In an article headlined, “Child of Bethlehem,” designed to be placed in church magazines, the charity said that the girl, Jessica Safar, had been hit in the eye by shrapnel “from a bullet fired by Israeli soldiers.”
Getting to the hospital “meant passing a checkpoint guarded by the Israeli Army. It was closed and the family waited in desperation.” This, it continued, was “an everyday misery for thousands of Palestinians on their way to work, education or hospital.”
The story should be included in Christmas services, said the charity’s website. It also offered supporters a poster of the injured girl and a star carrying her portrait as a Christmas decoration. “It’s a reminder of Bethlehem and an invitation to pray for peace and justice this Christmas,” said the charity.

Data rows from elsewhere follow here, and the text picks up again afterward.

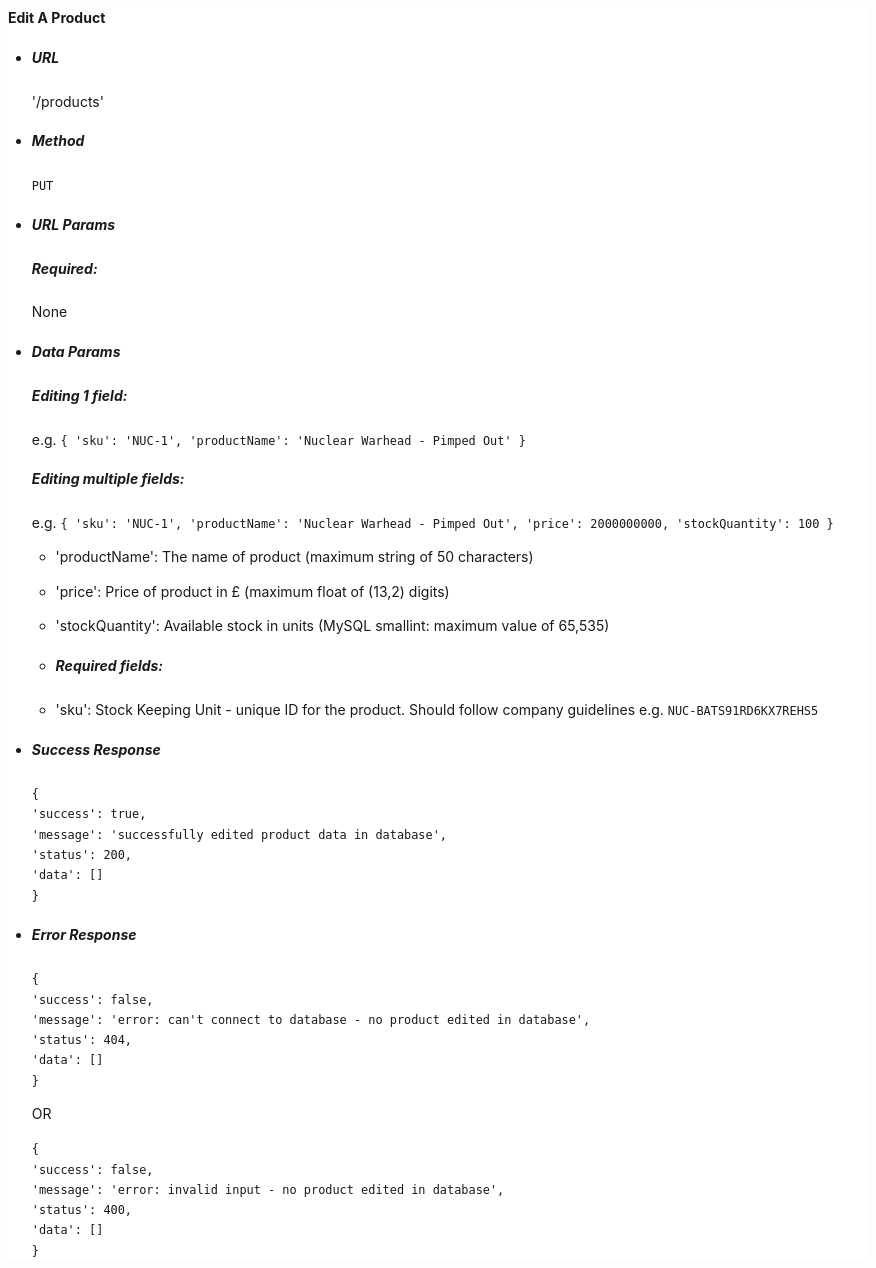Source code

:   #### Edit A Product
  
- ##### URL
  '/products'
  
- ##### Method
  `PUT`
  
- ##### URL Params
  ##### Required:
  None
  
- ##### Data Params
  ##### Editing 1 field:
  e.g. `{ 'sku': 'NUC-1', 'productName': 'Nuclear Warhead - Pimped Out' }`
  ##### Editing multiple fields:
  e.g. `{ 'sku': 'NUC-1', 'productName': 'Nuclear Warhead - Pimped Out', 'price': 2000000000, 'stockQuantity': 100 }`
  
  - 'productName': The name of product (maximum string of 50 characters)
  - 'price': Price of product in £ (maximum float of (13,2) digits)
  - 'stockQuantity': Available stock in units (MySQL smallint: maximum value of 65,535)
  
  - ##### Required fields:
  - 'sku': Stock Keeping Unit - unique ID for the product. Should follow company guidelines e.g. `NUC-BATS91RD6KX7REHS5`
  
- ##### Success Response
  ```
  {
  'success': true,
  'message': 'successfully edited product data in database',
  'status': 200,
  'data': []
  }
   ``` 
  
- ##### Error Response
  ```
  {
  'success': false,
  'message': 'error: can't connect to database - no product edited in database',
  'status': 404,
  'data': []
  }
  ```
  OR
  ```
  {
  'success': false,
  'message': 'error: invalid input - no product edited in database',
  'status': 400,
  'data': []
  }
  ```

Board of Deputies director general Neville Nagler described the charity’s stance as “completely unbalanced and unhelpful when people are hoping for peace in the Middle East. They seem to have an obsession with the Palestinians and fail to do justice to the complexities of the situation and the suffering of kids all over the world.”
The minister of a Christian congregation in Wales, the Rev Mike Fryer, said he had been in Israel and visited a 10-year-old Israeli child who had lost his sight and all of his family in a terrorist attack. “They [Christian Aid] take no account of the plight of such children,” he declared.
A Christian Aid spokesperson said it had chosen the Bethlehem incident because of the special place the town had in the Christmas story. However, she said that the charity was fully aware of the suffering of Israeli children and that its officials had visited an Israeli family who had lost their daughter in a terror attack.
NGO Monitor Response
The Editor
The Jewish Chronicle
25 Furnival Street
London
EC4A 1JT
England
19 December 2004
Dear Sir,
Christian Aid’s "Child of Bethlehem" campaign (Campaign sparks anger, JC, 17 Dec.) is but a continuation of this organisation’s anti-Israel politicised agenda, as analysed in detail by NGO Monitor. In contrast to claims to be a charitable and humanitarian organisation, CA’s rhetoric displays a deep hostility towards Israel, while all but ignoring Palestinian terrorism. At the same time, this charity superpower continues to fund and lend legitimacy to a variety of Palestinian policitised partner organisations such as Physicians for Human Rights – Israel, Ittijah and the Palestinian Centre for Human Rights, which pursue overtly anti-Israel ideologies.
NGO Monitor has repeatedly attempted to engage in constructive dialogue with Christian Aid in order to separate political agendas from legitimate charitable activities, but has been met with little response. Indeed, the "Child of Bethlehem" represents a dangerous new development, employing religious imagery and symbolism. The leaders of CA apparently fail to understand the damage resulting from exploiting a charitable facade as a political weapon.